[What to produce]: Copy out all lines of the listing below that hold "deinem".
:: Study material
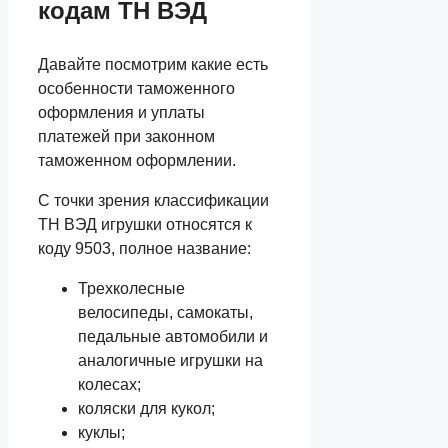
кодам ТН ВЭД
Давайте посмотрим какие есть
особенности таможенного
оформления и уплаты
платежей при законном
таможенном оформлении.
С точки зрения классификации
ТН ВЭД игрушки относятся к
коду 9503, полное название:
Трехколесные
велосипеды, самокаты,
педальные автомобили и
аналогичные игрушки на
колесах;
коляски для кукол;
куклы;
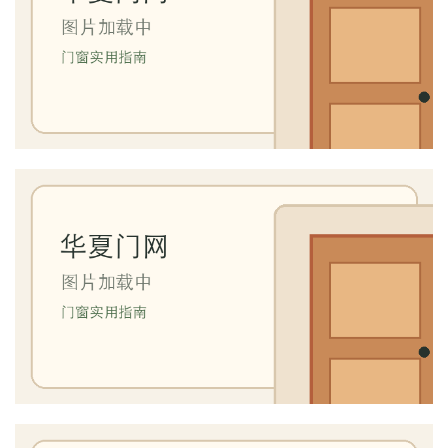
户
门
卧
室
门
卫
生
间
门
庭
院
大
门
铸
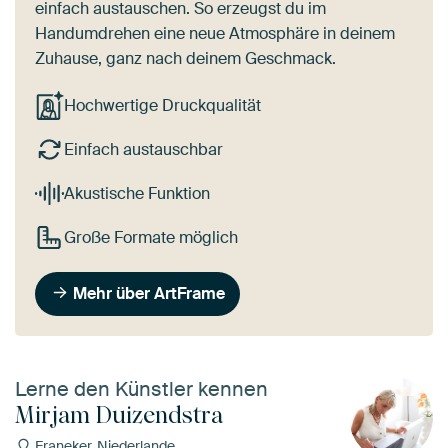
einfach austauschen. So erzeugst du im
Handumdrehen eine neue Atmosphäre in deinem
Zuhause, ganz nach deinem Geschmack.
Hochwertige Druckqualität
Einfach austauschbar
Akustische Funktion
Große Formate möglich
Mehr über ArtFrame
Lerne den Künstler kennen
Mirjam Duizendstra
Franeker, Niederlande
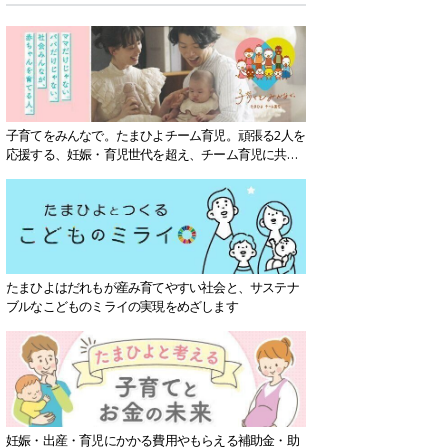
子育てをみんなで。たまひよチーム育児。頑張る2人を
応援する、妊娠・育児世代を超え、チーム育児に共感
する社会を目指していきます。
たまひよはだれもが産み育てやすい社会と、サステナ
ブルなこどものミライの実現をめざします
妊娠・出産・育児にかかる費用やもらえる補助金・助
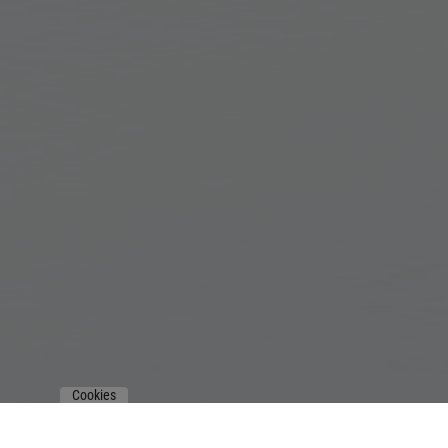
Cookies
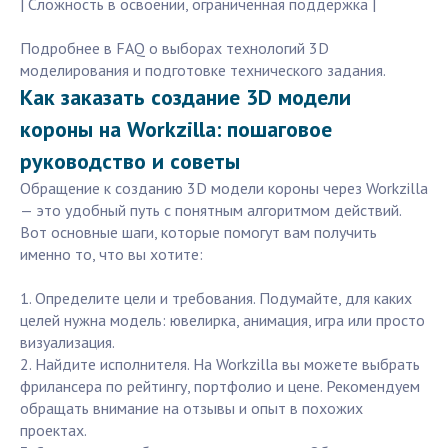
| Сложность в освоении, ограниченная поддержка |
Подробнее в FAQ о выборах технологий 3D
моделирования и подготовке технического задания.
Как заказать создание 3D модели
короны на Workzilla: пошаговое
руководство и советы
Обращение к созданию 3D модели короны через Workzilla
— это удобный путь с понятным алгоритмом действий.
Вот основные шаги, которые помогут вам получить
именно то, что вы хотите:
1. Определите цели и требования. Подумайте, для каких
целей нужна модель: ювелирка, анимация, игра или просто
визуализация.
2. Найдите исполнителя. На Workzilla вы можете выбрать
фрилансера по рейтингу, портфолио и цене. Рекомендуем
обращать внимание на отзывы и опыт в похожих
проектах.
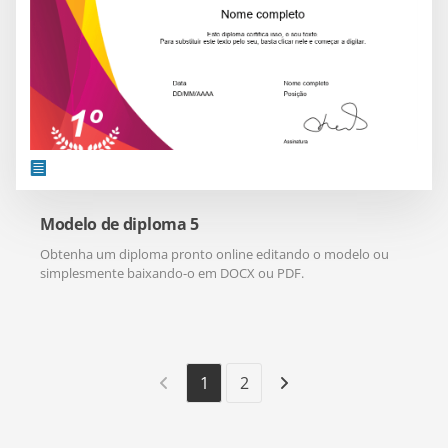
Modelo de diploma 5
Obtenha um diploma pronto online editando o modelo ou
simplesmente baixando-o em DOCX ou PDF.
1
2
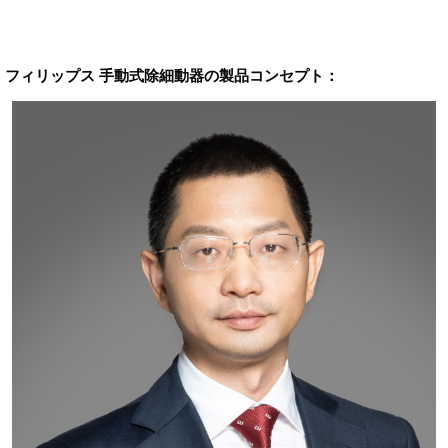
フィリップス 手動式除細動器の製品コンセプト：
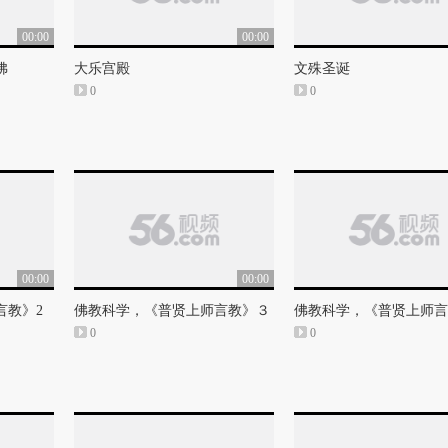
00:00
00:00
佛
大乐宫殿
文殊圣诞
0
0
00:00
00:00
言教》2
佛教科学，《普贤上师言教》３
佛教科学，《普贤上师言
0
0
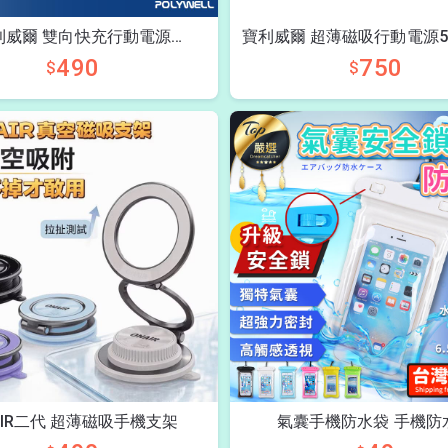
利威爾 雙向快充行動電源
寶利威爾 超薄磁吸行動電源50
10000mAh
490
750
$
$
AIR二代 超薄磁吸手機支架
氣囊手機防水袋 手機防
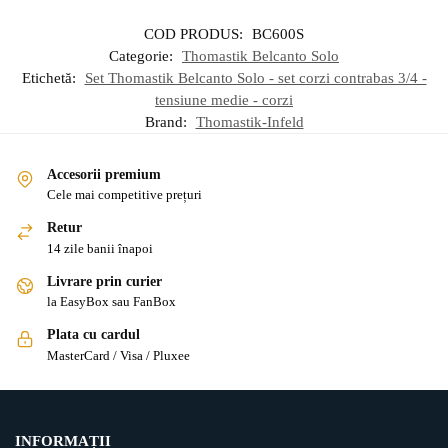
COD PRODUS:
BC600S
Categorie:
Thomastik Belcanto Solo
Etichetă:
Set Thomastik Belcanto Solo - set corzi contrabas 3/4 -
tensiune medie - corzi
Brand:
Thomastik-Infeld
Accesorii premium
Cele mai competitive prețuri
Retur
14 zile banii înapoi
Livrare prin curier
la EasyBox sau FanBox
Plata cu cardul
MasterCard / Visa / Pluxee
INFORMAȚII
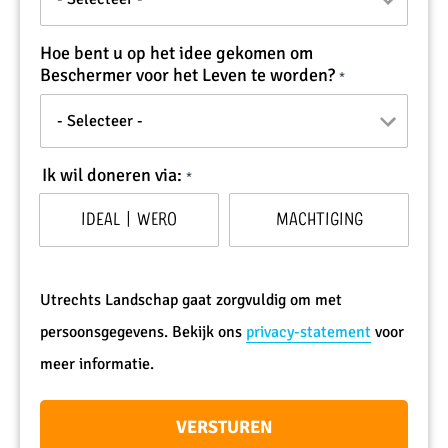
Hoe bent u op het idee gekomen om
Beschermer voor het Leven te worden?
Ik wil doneren via:
iDEAL | Wero
Machtiging
Utrechts Landschap gaat zorgvuldig om met
persoonsgegevens. Bekijk ons
privacy-statement
voor
meer informatie.
VERSTUREN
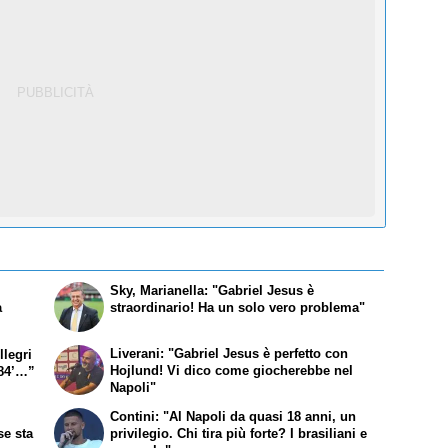
Sky, Marianella: "Gabriel Jesus è
a
straordinario! Ha un solo vero problema"
Liverani: "Gabriel Jesus è perfetto con
llegri
Hojlund! Vi dico come giocherebbe nel
’84’…”
Napoli"
Contini: "Al Napoli da quasi 18 anni, un
se sta
privilegio. Chi tira più forte? I brasiliani e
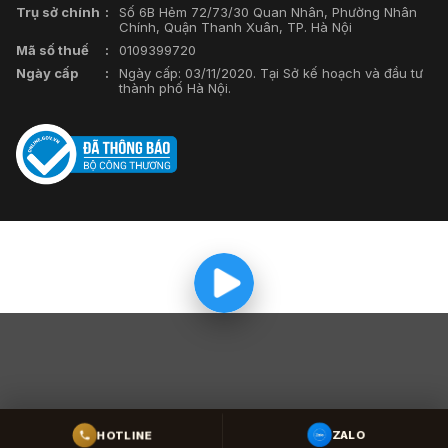
Trụ sở chính
Số 6B Hẻm 72/73/30 Quan Nhân, Phường Nhân
Chính, Quận Thanh Xuân, TP. Hà Nội
Mã số thuế
0109399720
Ngày cấp
Ngày cấp: 03/11/2020. Tại Sở kế hoạch và đầu tư
thành phố Hà Nội.
HOTLINE
ZALO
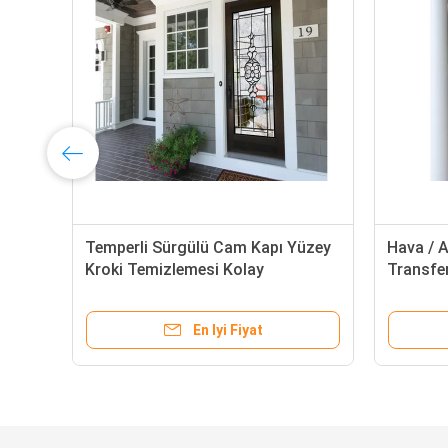
Temperli Sürgülü Cam Kapı Yüzey
Hava / A
Kroki Temizlemesi Kolay
Transfer
Verimlil
En Iyi Fiyat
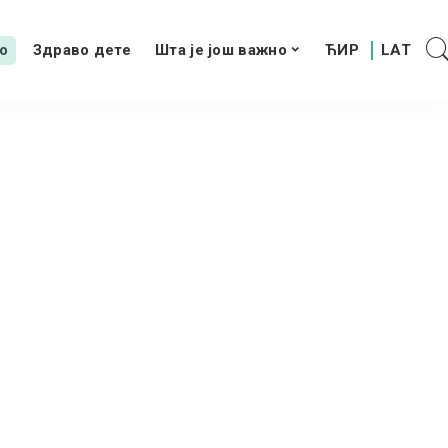
о
Здраво дете
Шта је још важно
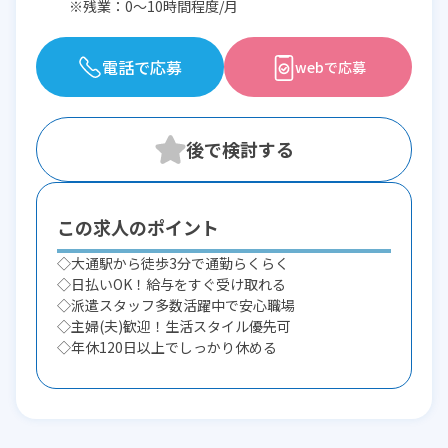
※残業：0〜10時間程度/月
電話で応募
webで応募
この求人のポイント
◇大通駅から徒歩3分で通勤らくらく
◇日払いOK！給与をすぐ受け取れる
◇派遣スタッフ多数活躍中で安心職場
◇主婦(夫)歓迎！生活スタイル優先可
◇年休120日以上でしっかり休める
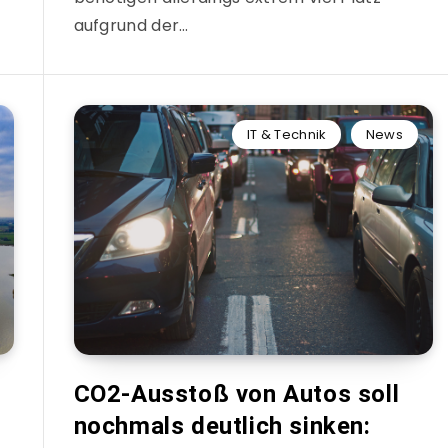
aufgrund der…
IT & Technik
News
CO2-Ausstoß von Autos soll
nochmals deutlich sinken:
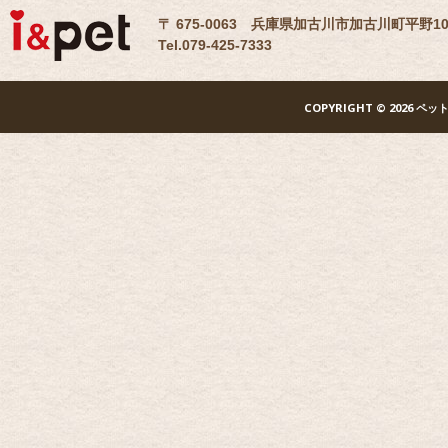
〒 675-0063 兵庫県加古川市加古川町平野10
Tel.079-425-7333
COPYRIGHT
© 2026 ペッ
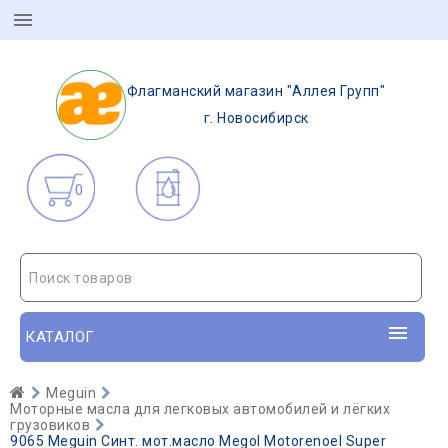
Флагманский магазин "Аллея Групп"
г. Новосибирск
0
Поиск товаров
КАТАЛОГ
Meguin
Моторные масла для легковых автомобилей и лёгких
грузовиков
9065 Meguin Синт. мот.масло Megol Motorenoel Super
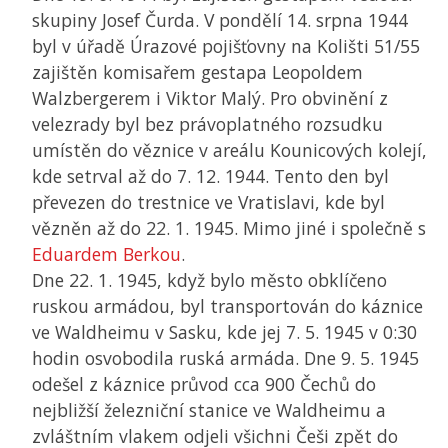
skupiny Josef Čurda. V pondělí 14. srpna 1944
byl v úřadě Úrazové pojišťovny na Kolišti 51/55
zajištěn komisařem gestapa Leopoldem
Walzbergerem i Viktor Malý. Pro obvinění z
velezrady byl bez právoplatného rozsudku
umístěn do věznice v areálu Kounicových kolejí,
kde setrval až do 7. 12. 1944. Tento den byl
převezen do trestnice ve Vratislavi, kde byl
vězněn až do 22. 1. 1945. Mimo jiné i společně s
Eduardem Berkou
.
Dne 22. 1. 1945, když bylo město obklíčeno
ruskou armádou, byl transportován do káznice
ve Waldheimu v Sasku, kde jej 7. 5. 1945 v 0:30
hodin osvobodila ruská armáda. Dne 9. 5. 1945
odešel z káznice průvod cca 900 Čechů do
nejbližší železniční stanice ve Waldheimu a
zvláštním vlakem odjeli všichni Češi zpět do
::::
[Task output]:
Handumdrehen eine neue Atmosphäre in deinem
Zuhause, ganz nach deinem Geschmack.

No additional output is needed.